Vous vous reconnaîtrez peut-être dans une ou plusieurs de ces situations imaginaires :
• Vous voulez programmer un enregistrement sur votre nouveau magnétoscope, mais vous vous apercevez qu’il y a beaucoup trop de boutons dessus. Vous avez le choix entre appeler, honteux, votre neveu de neuf ans pour qu’il règle l’appareil à votre place, et décider que, tout compte fait, vous vous passerez bien de cette émission.
• Vous êtes à court d’argent liquide. Vous allez au distributeur de billets le plus proche, mais une fois devant l’appareil vous vous souvenez que, la dernière fois que vous avez voulu l’utiliser, vous avez paniqué et appuyé sur les mauvais boutons.
• Vous êtes dans votre bureau. Le téléphone sonne, mais l’appel vous a été passé par erreur. La personne veut parler à votre patron, qui se trouve à l’étage au-dessus. Vous savez qu’il y a une technique toute simple pour transférer l’appel mais, par peur de vous tromper, vous demandez à l’opératrice de s’en charger.
• Vous regardez le tableau de bord de la voiture que vous venez d’acheter et vous avez l’impression d’être aux commandes d’un avion. Soudain, une lumière rouge s’allume et vous vous sentez devenir nerveux parce que vous ne savez pas à quoi cette lumière correspond. Vous devez vous plonger dans un épais manuel d’instructions.
Ce ne sont là que quelques cas de technophobie. Nous pouvons être sûrs que le progrès technique va continuer à produire de nouveaux appareils toujours plus complexes, que nos ancêtres auraient sans doute qualifiés de miraculeux. Pour être utilisé efficacement, chaque nouveau produit requiert de l’usager un savoir-faire plus poussé. Les notices d’utilisation finissent par devenir elles-mêmes effrayantes lorsque les experts qui les rédigent dans leur jargona présupposent chez le lecteur un vocabulaire et des compétences qu’il est loin d’avoir.

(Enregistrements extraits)
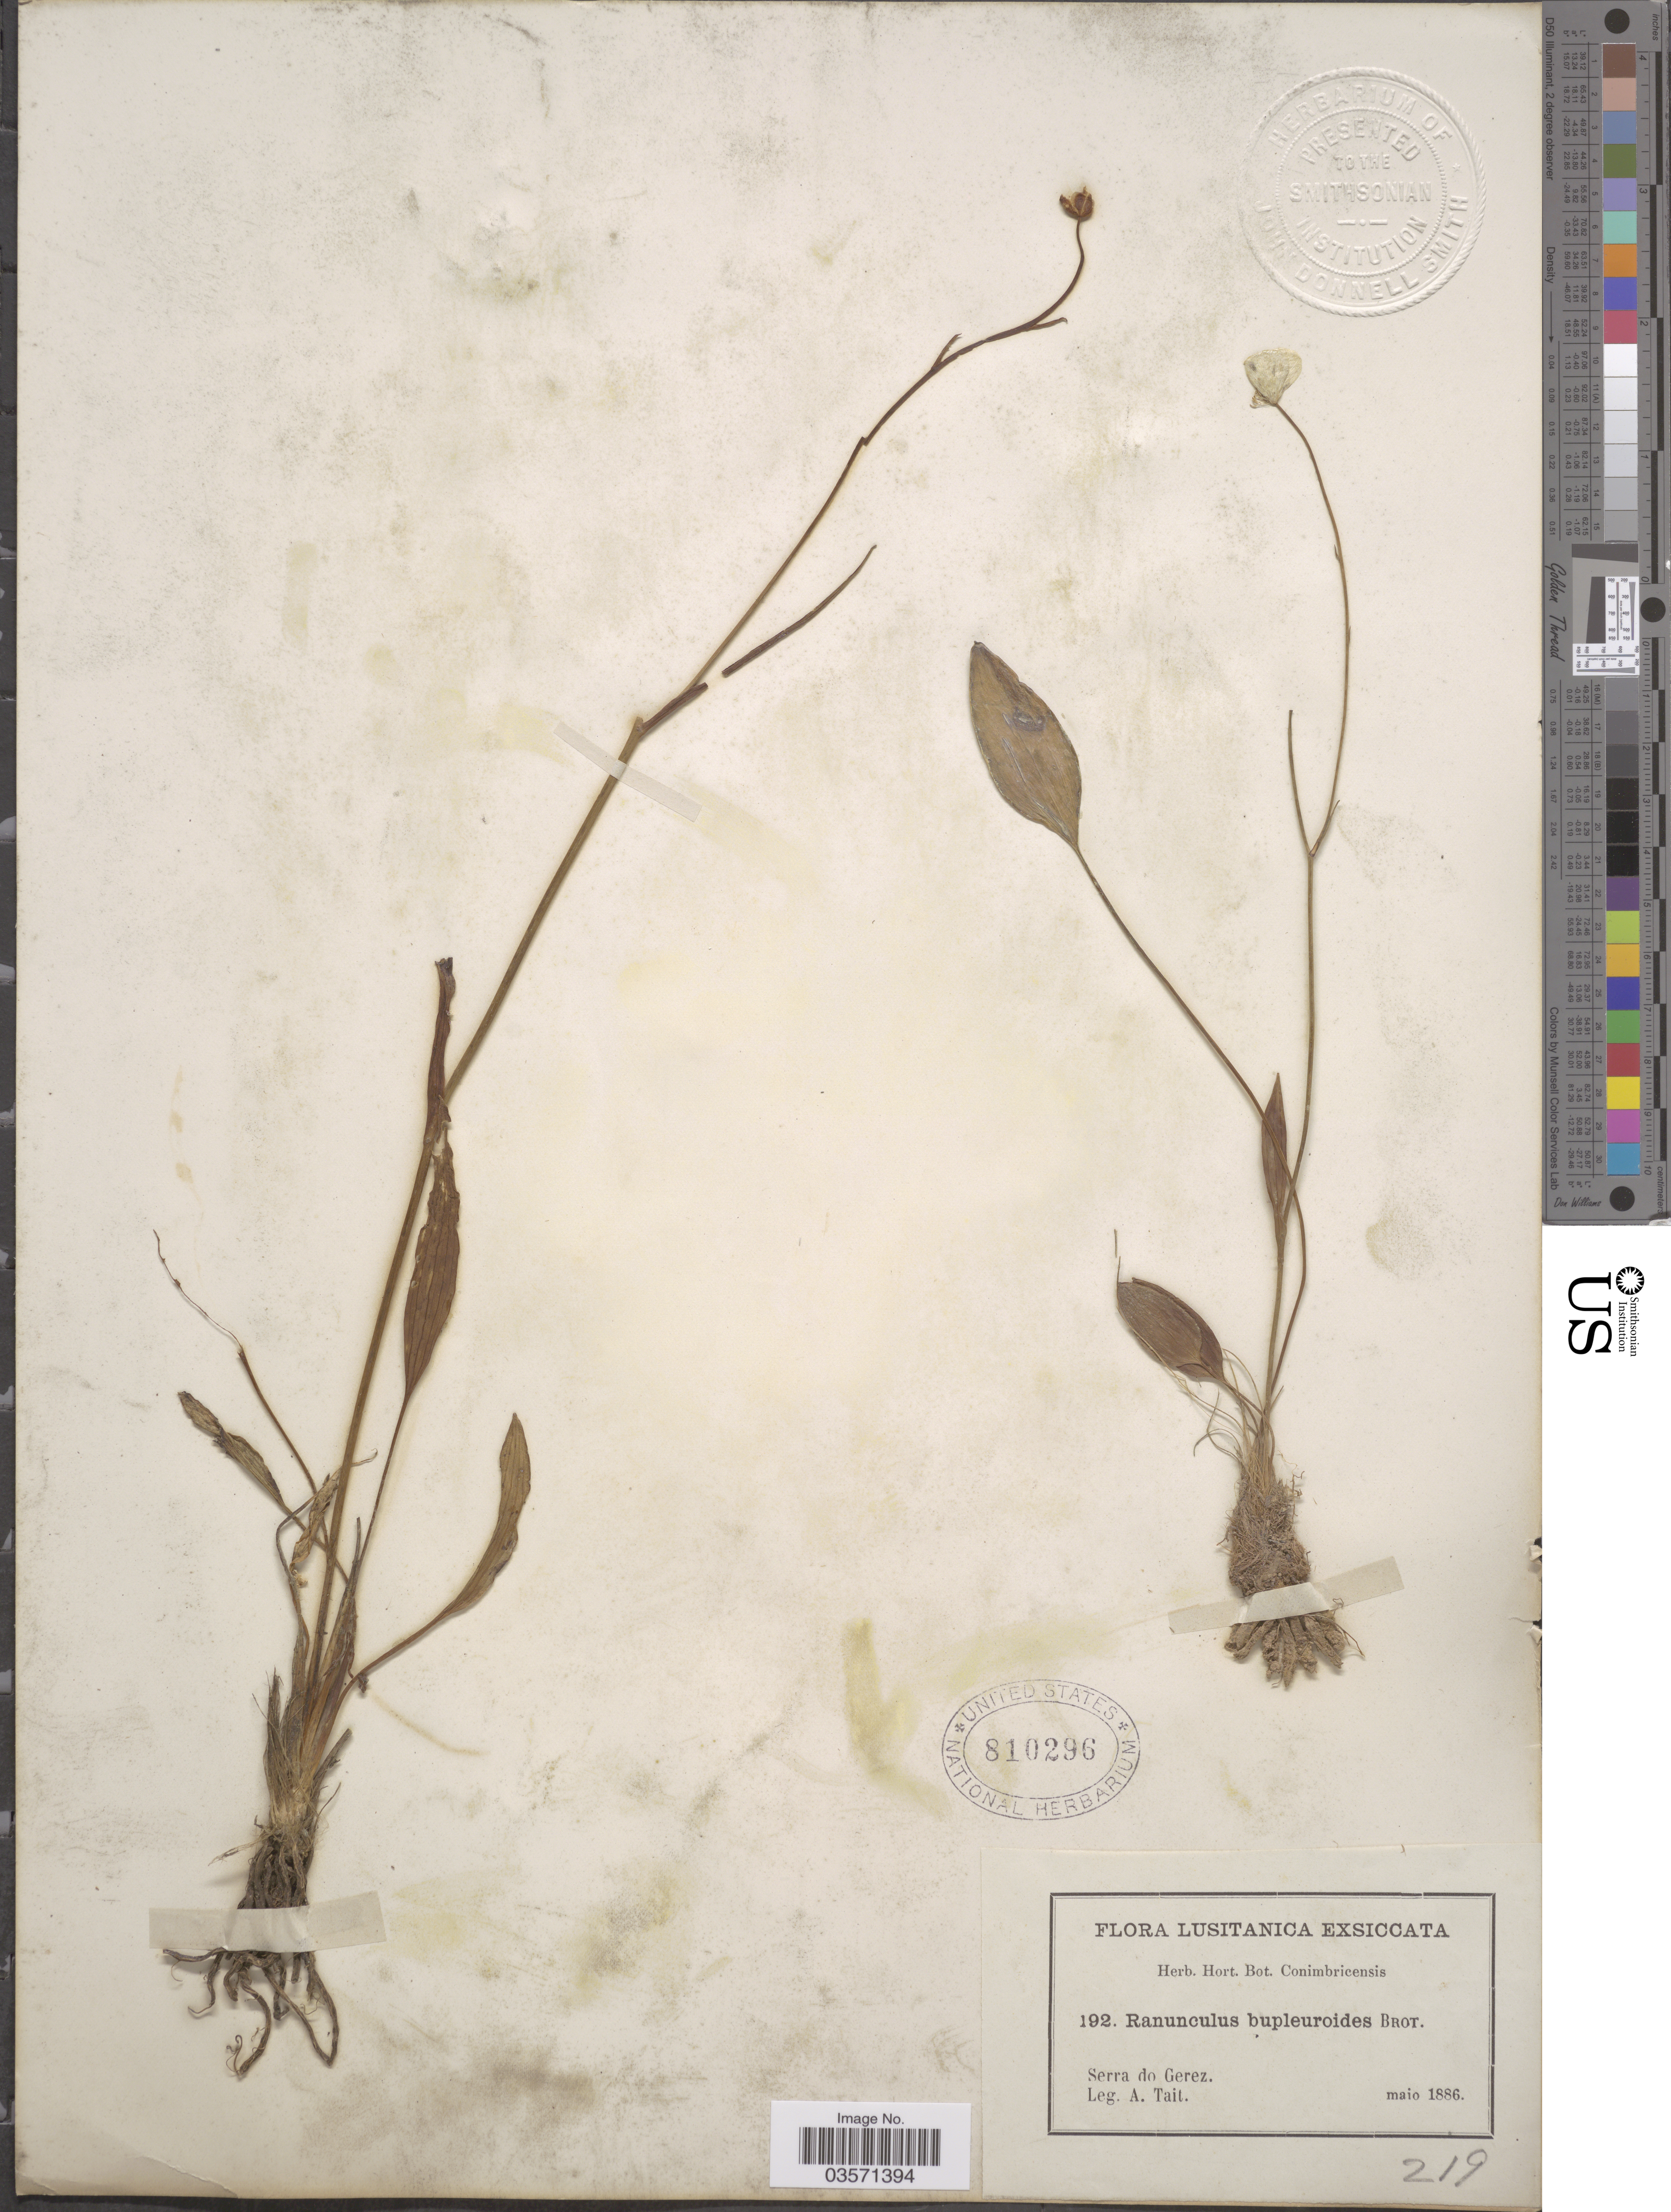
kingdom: Plantae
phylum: Tracheophyta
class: Magnoliopsida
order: Ranunculales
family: Ranunculaceae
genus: Ranunculus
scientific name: Ranunculus bupleuroides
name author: Brot.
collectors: A. Tait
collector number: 192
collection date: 1886-05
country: Portugal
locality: Lusitanica. Serra do Gerez. Lusitanica.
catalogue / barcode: US 810296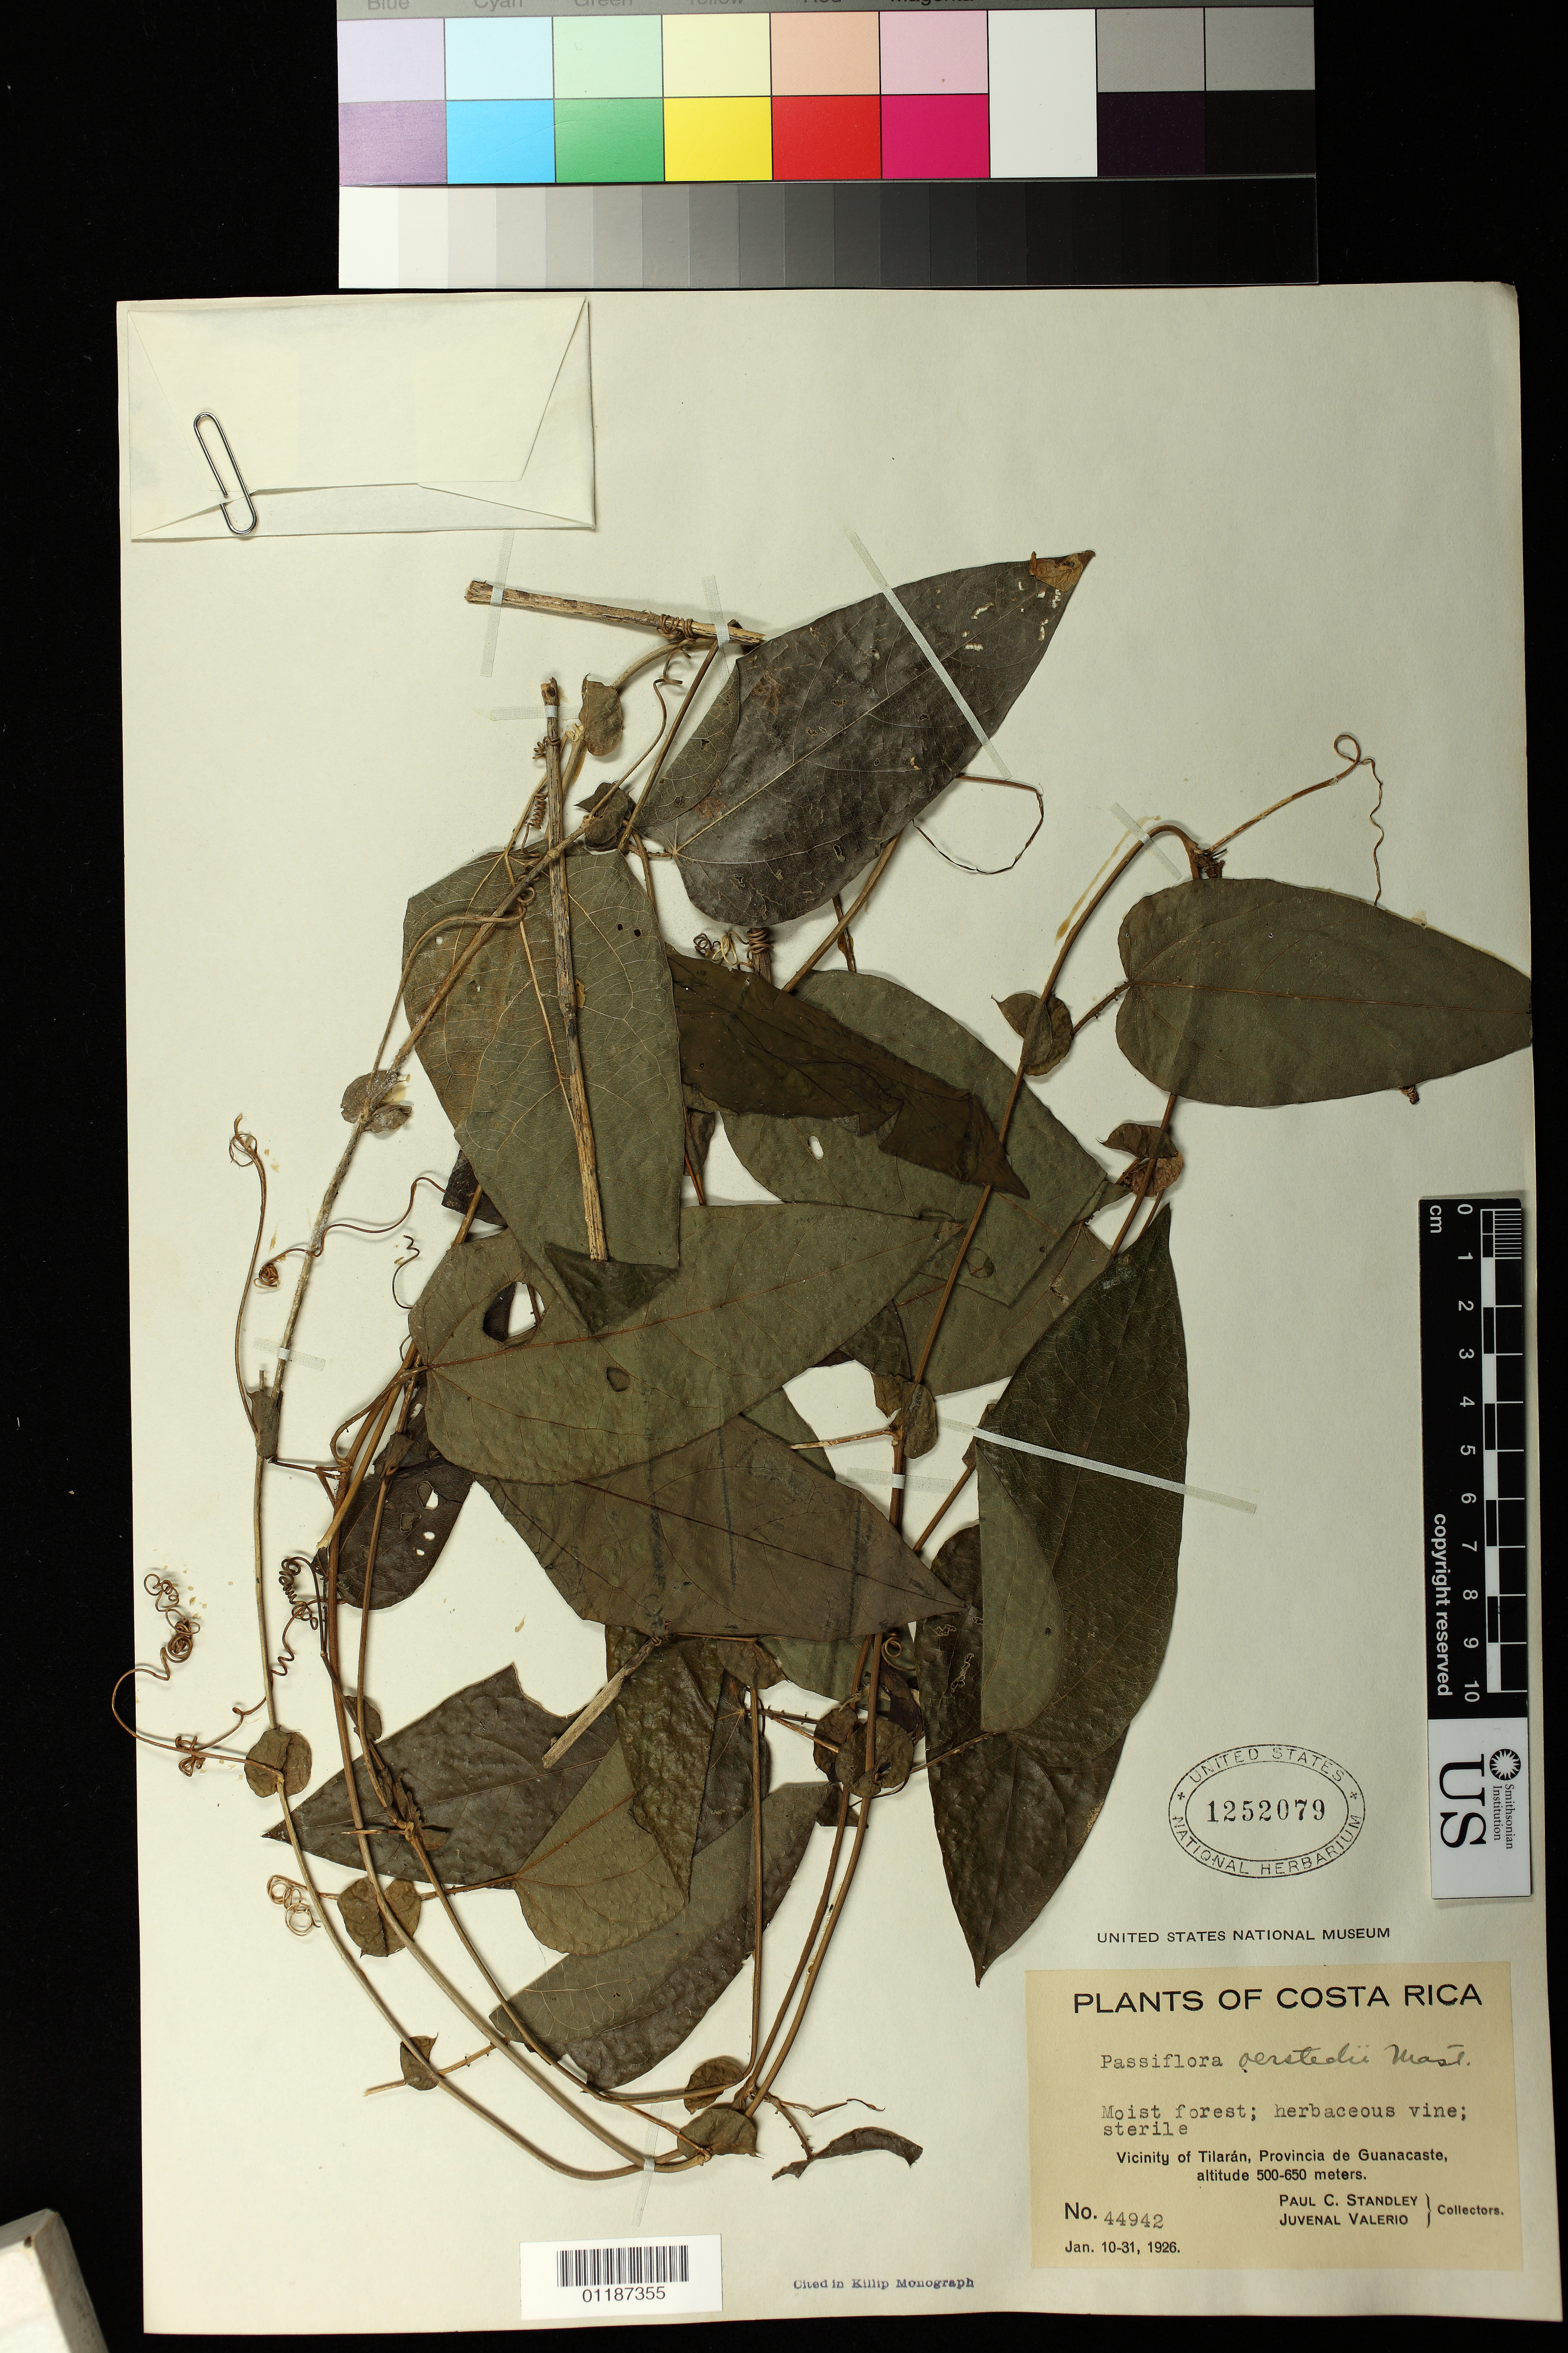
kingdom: Plantae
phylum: Tracheophyta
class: Magnoliopsida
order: Malpighiales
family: Passifloraceae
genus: Passiflora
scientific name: Passiflora oerstedii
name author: Mast. in Mart.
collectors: P. C. Standley & J. Valerio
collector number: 44942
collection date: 1926-01-10/1926-01-31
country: Costa Rica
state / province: Guanacaste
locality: Tilaran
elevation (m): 500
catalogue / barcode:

◆ Consignes à suivre ◆
Dans l'extrait sur la technophobie, quelle impression éprouve-t-on en regardant le tableau de bord de la voiture qu'on vient d'acheter ?

◆ Réponse rédigée ◆
On a l'impression d'être aux commandes d'un avion.